▼▼▼

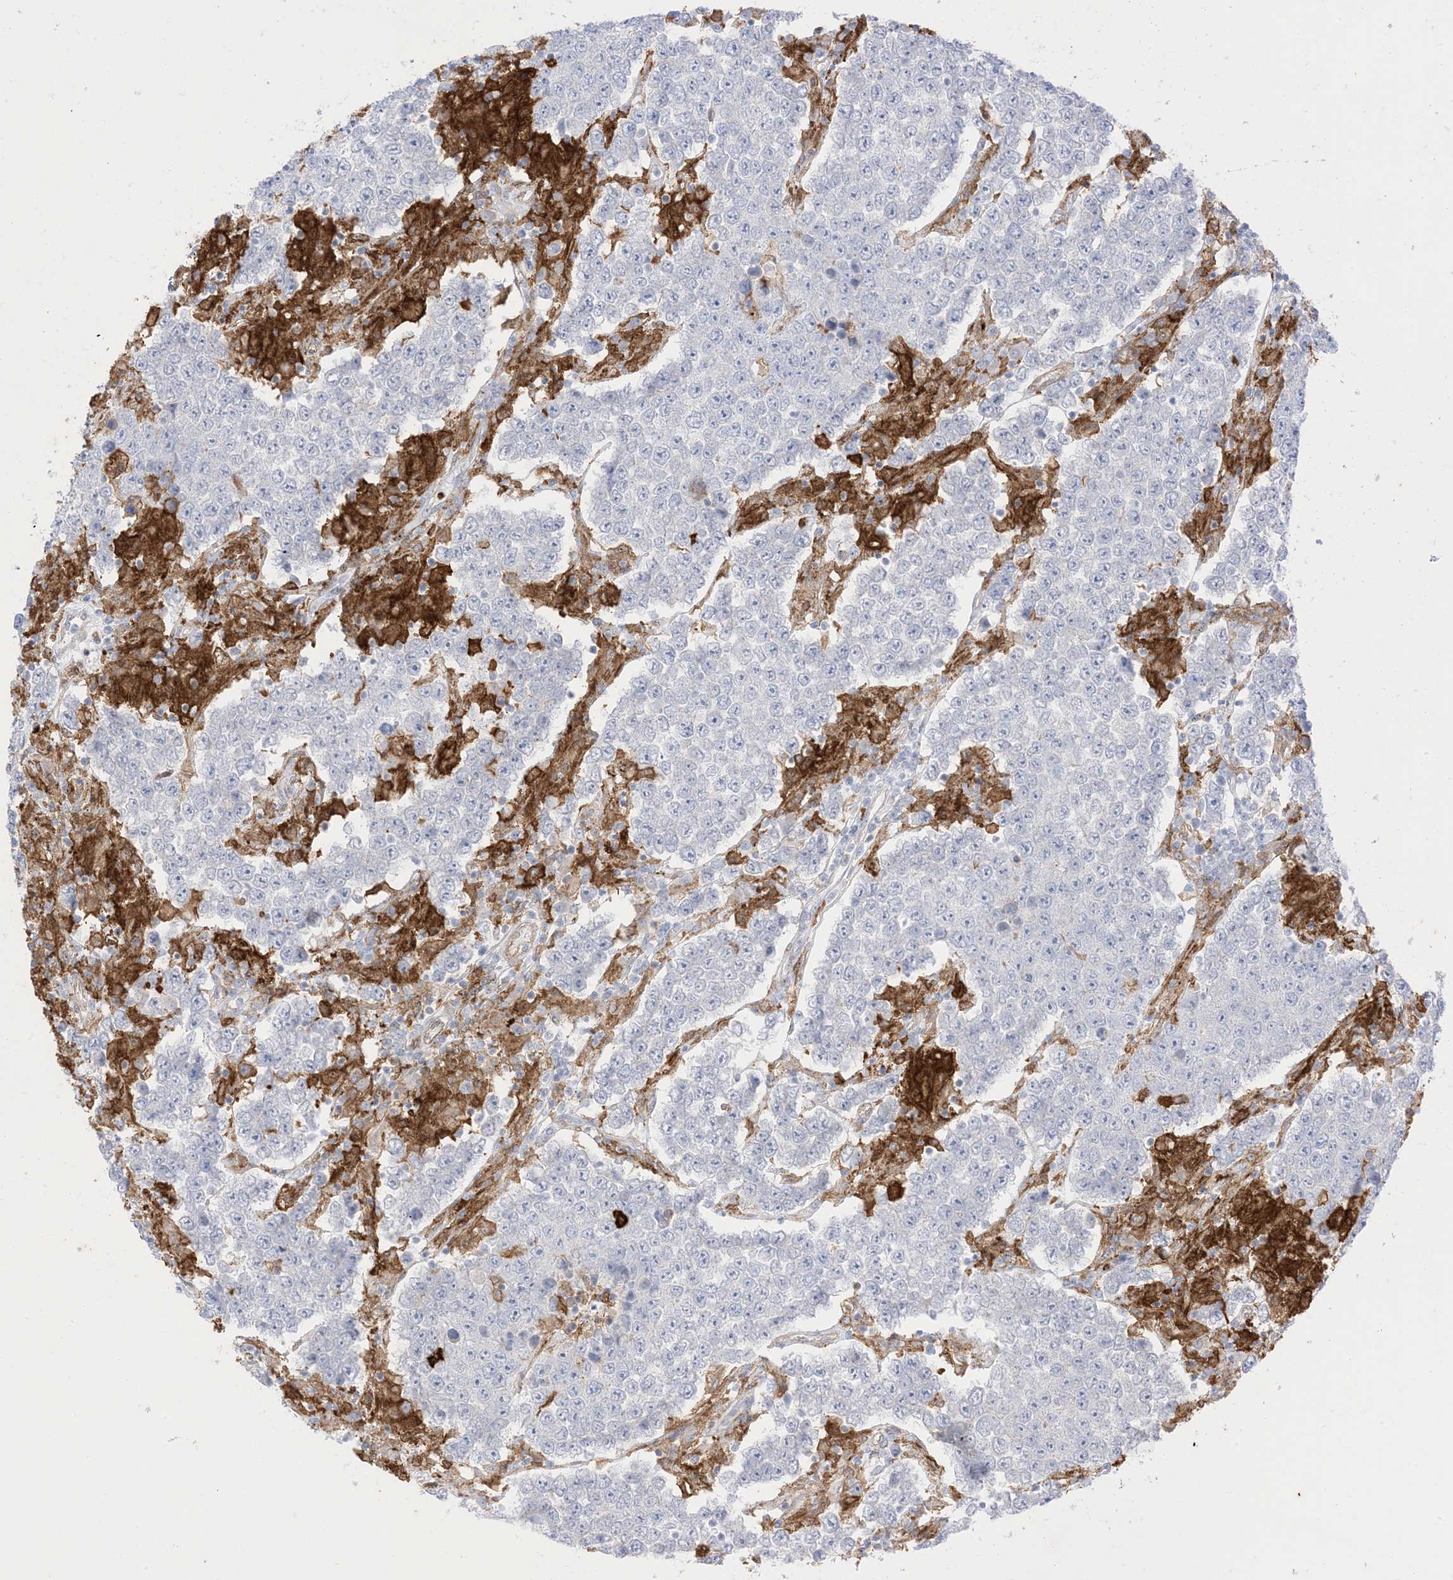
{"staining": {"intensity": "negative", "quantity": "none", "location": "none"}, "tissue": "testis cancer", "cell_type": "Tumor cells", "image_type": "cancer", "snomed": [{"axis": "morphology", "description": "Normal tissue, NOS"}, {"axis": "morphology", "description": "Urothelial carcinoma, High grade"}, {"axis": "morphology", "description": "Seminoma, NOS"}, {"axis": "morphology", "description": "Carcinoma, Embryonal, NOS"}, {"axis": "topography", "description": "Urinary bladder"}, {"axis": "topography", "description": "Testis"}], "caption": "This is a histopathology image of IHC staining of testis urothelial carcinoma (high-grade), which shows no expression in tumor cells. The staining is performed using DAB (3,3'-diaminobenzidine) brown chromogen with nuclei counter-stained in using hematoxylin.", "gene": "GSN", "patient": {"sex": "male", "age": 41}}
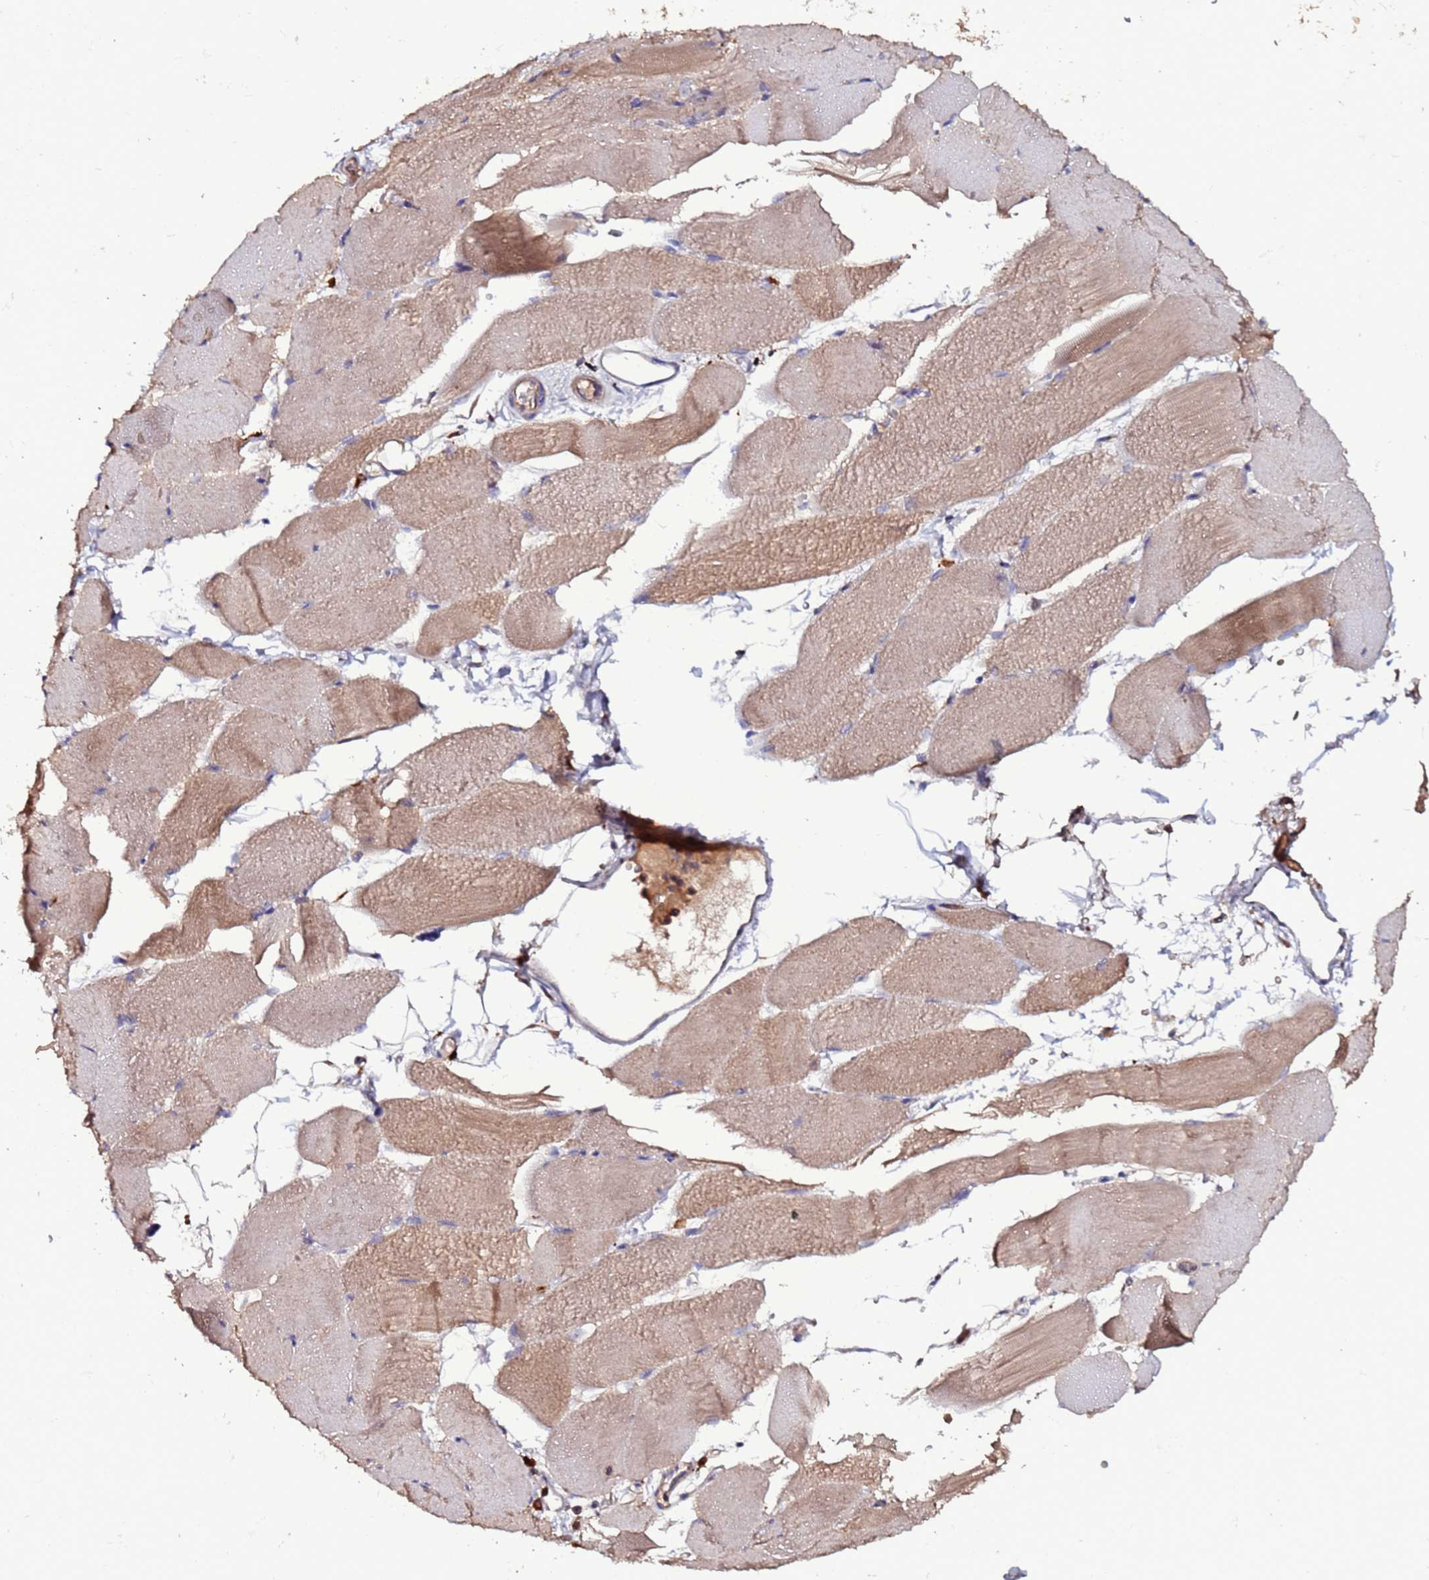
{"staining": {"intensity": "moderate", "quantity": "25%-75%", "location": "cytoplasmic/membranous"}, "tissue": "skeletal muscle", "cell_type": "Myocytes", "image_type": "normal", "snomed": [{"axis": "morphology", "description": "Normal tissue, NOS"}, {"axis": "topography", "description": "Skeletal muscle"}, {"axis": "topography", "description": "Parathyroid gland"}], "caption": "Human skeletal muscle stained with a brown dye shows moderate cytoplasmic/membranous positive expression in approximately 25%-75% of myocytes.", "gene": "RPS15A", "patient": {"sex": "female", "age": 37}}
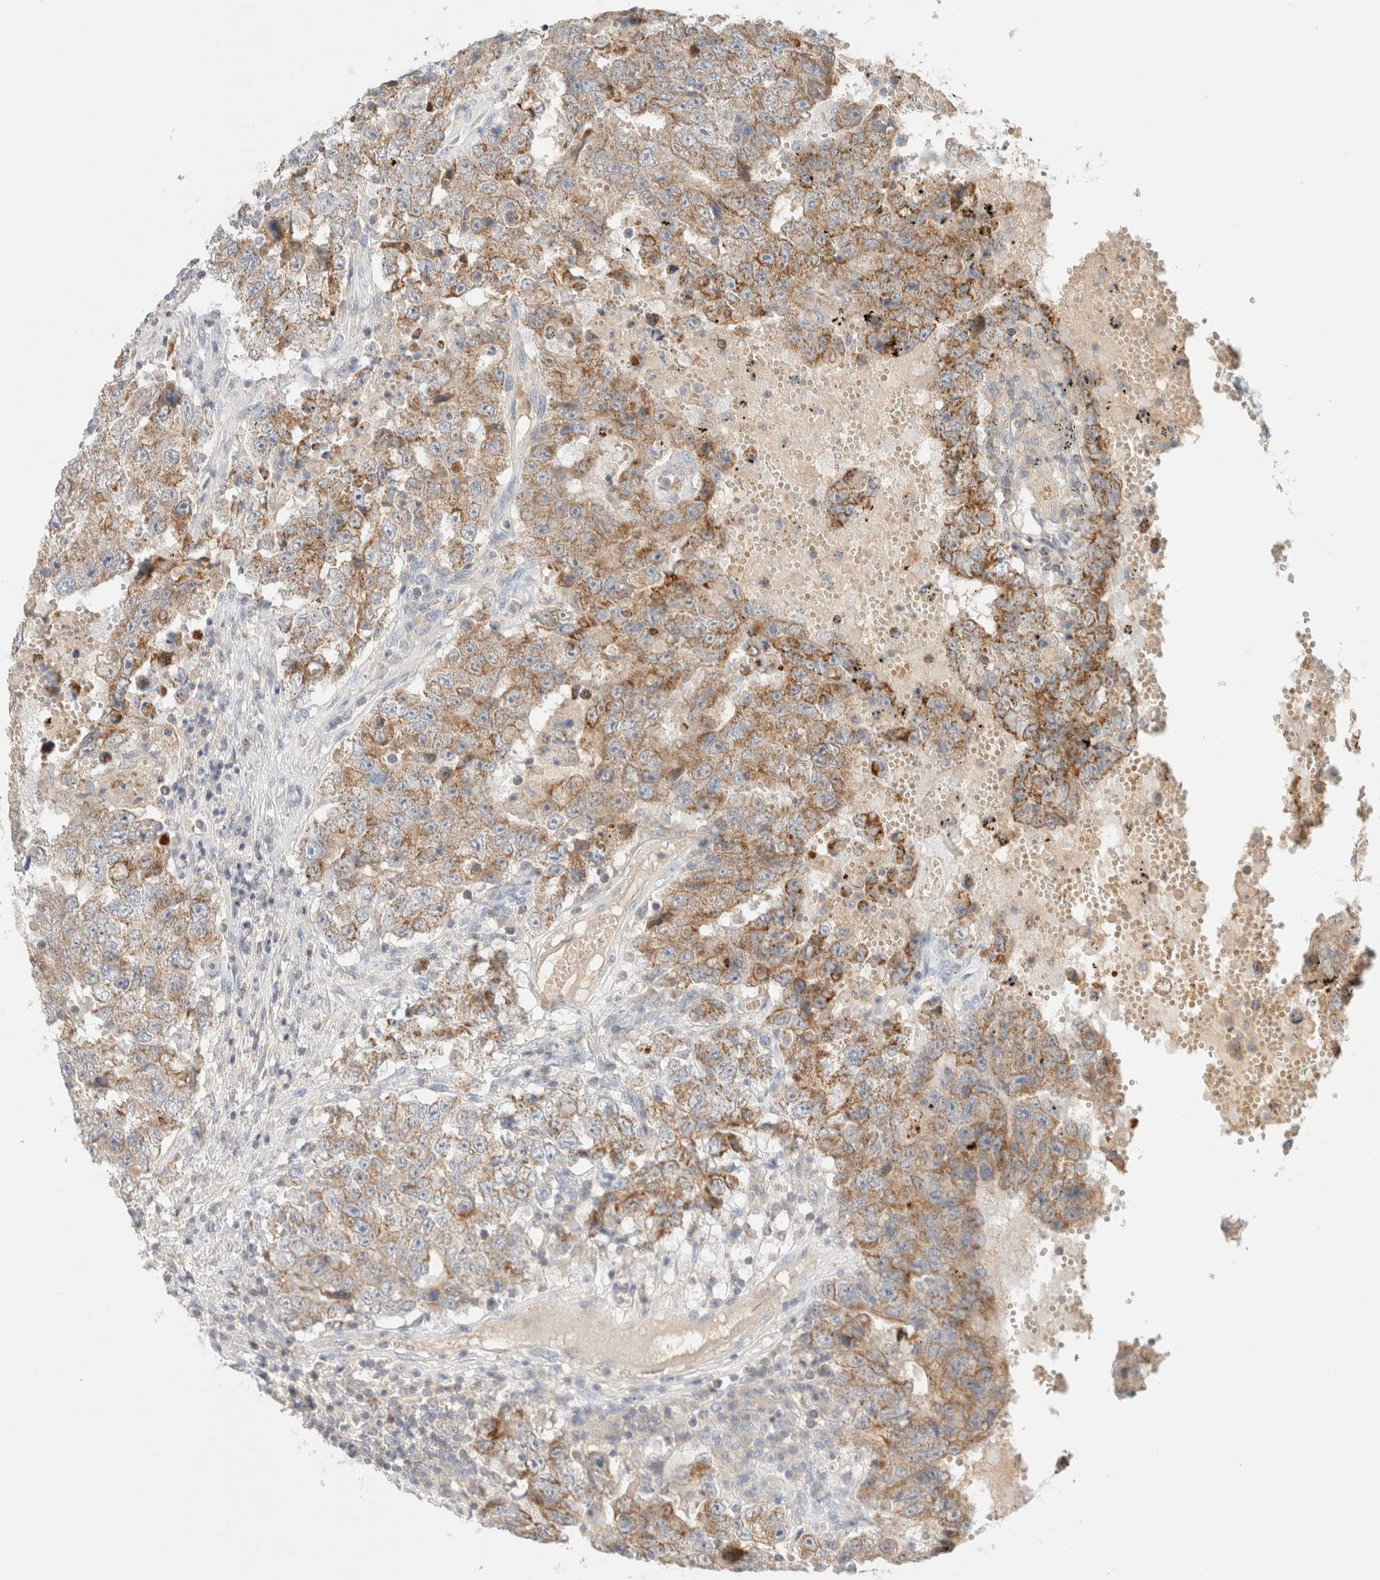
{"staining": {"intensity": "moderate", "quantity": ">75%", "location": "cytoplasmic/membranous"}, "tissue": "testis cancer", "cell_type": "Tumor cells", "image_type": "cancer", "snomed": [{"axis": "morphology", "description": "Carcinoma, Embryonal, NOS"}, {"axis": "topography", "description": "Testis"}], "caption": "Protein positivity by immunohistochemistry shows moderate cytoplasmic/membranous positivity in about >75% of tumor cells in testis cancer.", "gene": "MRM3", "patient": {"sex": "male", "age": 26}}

▲▲▲

## Work task:
The expected result is the data above in exact form, free of pictures.

## Your solution:
{"staining": {"intensity": "negative", "quantity": "none", "location": "none"}, "tissue": "testis cancer", "cell_type": "Tumor cells", "image_type": "cancer", "snomed": [{"axis": "morphology", "description": "Normal tissue, NOS"}, {"axis": "morphology", "description": "Urothelial carcinoma, High grade"}, {"axis": "morphology", "description": "Seminoma, NOS"}, {"axis": "morphology", "description": "Carcinoma, Embryonal, NOS"}, {"axis": "topography", "description": "Urinary bladder"}, {"axis": "topography", "description": "Testis"}], "caption": "This is a histopathology image of IHC staining of testis urothelial carcinoma (high-grade), which shows no expression in tumor cells. The staining is performed using DAB (3,3'-diaminobenzidine) brown chromogen with nuclei counter-stained in using hematoxylin.", "gene": "GSN", "patient": {"sex": "male", "age": 41}}
{"staining": {"intensity": "moderate", "quantity": "25%-75%", "location": "cytoplasmic/membranous"}, "tissue": "skeletal muscle", "cell_type": "Myocytes", "image_type": "normal", "snomed": [{"axis": "morphology", "description": "Normal tissue, NOS"}, {"axis": "topography", "description": "Skeletal muscle"}, {"axis": "topography", "description": "Parathyroid gland"}], "caption": "Human skeletal muscle stained with a brown dye shows moderate cytoplasmic/membranous positive expression in approximately 25%-75% of myocytes.", "gene": "RPS15A", "patient": {"sex": "female", "age": 37}}
{"staining": {"intensity": "moderate", "quantity": ">75%", "location": "cytoplasmic/membranous"}, "tissue": "testis cancer", "cell_type": "Tumor cells", "image_type": "cancer", "snomed": [{"axis": "morphology", "description": "Carcinoma, Embryonal, NOS"}, {"axis": "topography", "description": "Testis"}], "caption": "Protein positivity by immunohistochemistry shows moderate cytoplasmic/membranous positivity in about >75% of tumor cells in testis cancer.", "gene": "MRM3", "patient": {"sex": "male", "age": 26}}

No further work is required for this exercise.